The Cross-Cultural Background and Modern Transformations of Religious and Spiritual Symbols of Lithuanian Identity
Keywords:
rue, six-petal rosette, sun with wavy rays, iconicity, visual culture, Lithuanian identity signs, ornament symbolism, logotype, religious symbolsAbstract
Traditional symbols and codes are very powerful elements of culture. In modernity they have become connected with the paradigm of intertextuality: being actual because of their modern and contemporary treatment, at the same time they are associated with intracultural communication, the national historical background and ethnic traditionalism, as well as having a lot of intercultural features.

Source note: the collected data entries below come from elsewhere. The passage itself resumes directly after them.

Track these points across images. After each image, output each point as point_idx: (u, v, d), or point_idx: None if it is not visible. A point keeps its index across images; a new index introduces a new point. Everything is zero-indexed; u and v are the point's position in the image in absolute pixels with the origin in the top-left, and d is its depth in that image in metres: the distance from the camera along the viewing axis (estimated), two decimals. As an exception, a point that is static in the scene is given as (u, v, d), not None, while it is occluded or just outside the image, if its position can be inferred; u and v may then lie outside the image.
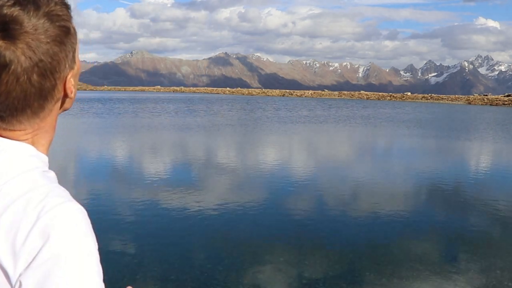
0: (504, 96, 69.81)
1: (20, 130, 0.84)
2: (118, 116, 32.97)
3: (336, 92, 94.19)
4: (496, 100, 65.76)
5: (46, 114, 0.86)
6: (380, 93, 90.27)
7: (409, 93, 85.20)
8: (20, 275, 0.71)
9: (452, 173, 12.90)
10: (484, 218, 8.13)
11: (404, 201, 9.32)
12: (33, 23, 0.77)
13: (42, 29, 0.78)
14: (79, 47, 0.85)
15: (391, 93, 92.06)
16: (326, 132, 24.79)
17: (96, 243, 0.78)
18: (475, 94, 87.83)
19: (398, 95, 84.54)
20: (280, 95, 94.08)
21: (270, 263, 5.85)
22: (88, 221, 0.79)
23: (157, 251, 6.23)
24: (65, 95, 0.87)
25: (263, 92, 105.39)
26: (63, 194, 0.80)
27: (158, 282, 5.26)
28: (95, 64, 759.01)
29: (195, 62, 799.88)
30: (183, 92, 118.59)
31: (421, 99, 77.76)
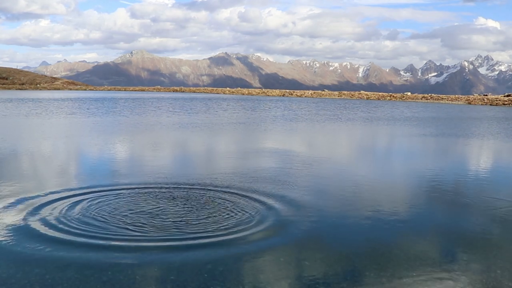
0: (504, 96, 69.82)
1: None
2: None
3: (336, 92, 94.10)
4: (496, 100, 65.74)
5: None
6: (380, 93, 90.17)
7: (409, 93, 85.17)
8: None
9: (454, 173, 12.90)
10: (484, 218, 8.12)
11: (405, 201, 9.32)
12: None
13: None
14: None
15: (391, 93, 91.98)
16: (331, 131, 24.77)
17: None
18: (475, 94, 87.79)
19: (398, 95, 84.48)
20: (280, 95, 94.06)
21: (270, 263, 5.86)
22: None
23: (157, 250, 6.23)
24: None
25: (263, 92, 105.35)
26: None
27: (158, 282, 5.26)
28: (96, 64, 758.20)
29: (195, 62, 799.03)
30: (183, 92, 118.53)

Paradoxically serving to define cultural boundaries and uniqueness, they also can testify to historical processes of cultural globalization.
The aim of this research is to contextualize the iconicity and contemporary meaning of modern national visual symbols (a rue, a six-petal rosette; a sun with wavy rays) and uncover the main differences and similarities between their ancient historical and folkloric meaning and actual modern interpretations based on art, folk art and art-historical, historical, archaeological and folkloric data. This interdisciplinary approach is based on semiotic (i.e. ethnosemiotic), ethnological interpretation and contextual analysis of the function and meaning of visual symbols as elements of culture.
The study clarifies how these ornamental signs of national identity, which are related to cultural heritage, but with intercultural historical origins, come alive and come to be newly interpreted by the social imaginary, influenced by scientific concepts in modern religious, spiritual and cultural life and their representations, and how these signs are prevalent internationally. It also analyses how, as logos in highly symbolic forms relating to mythical paradigms, these visual signs are involved in processes of the auto-communication of culture, its transmission, creation and memory, and how they are related to the boundaries of semiotic space or the semiosphere (Lotman 2005: 210; 2009: 131-142).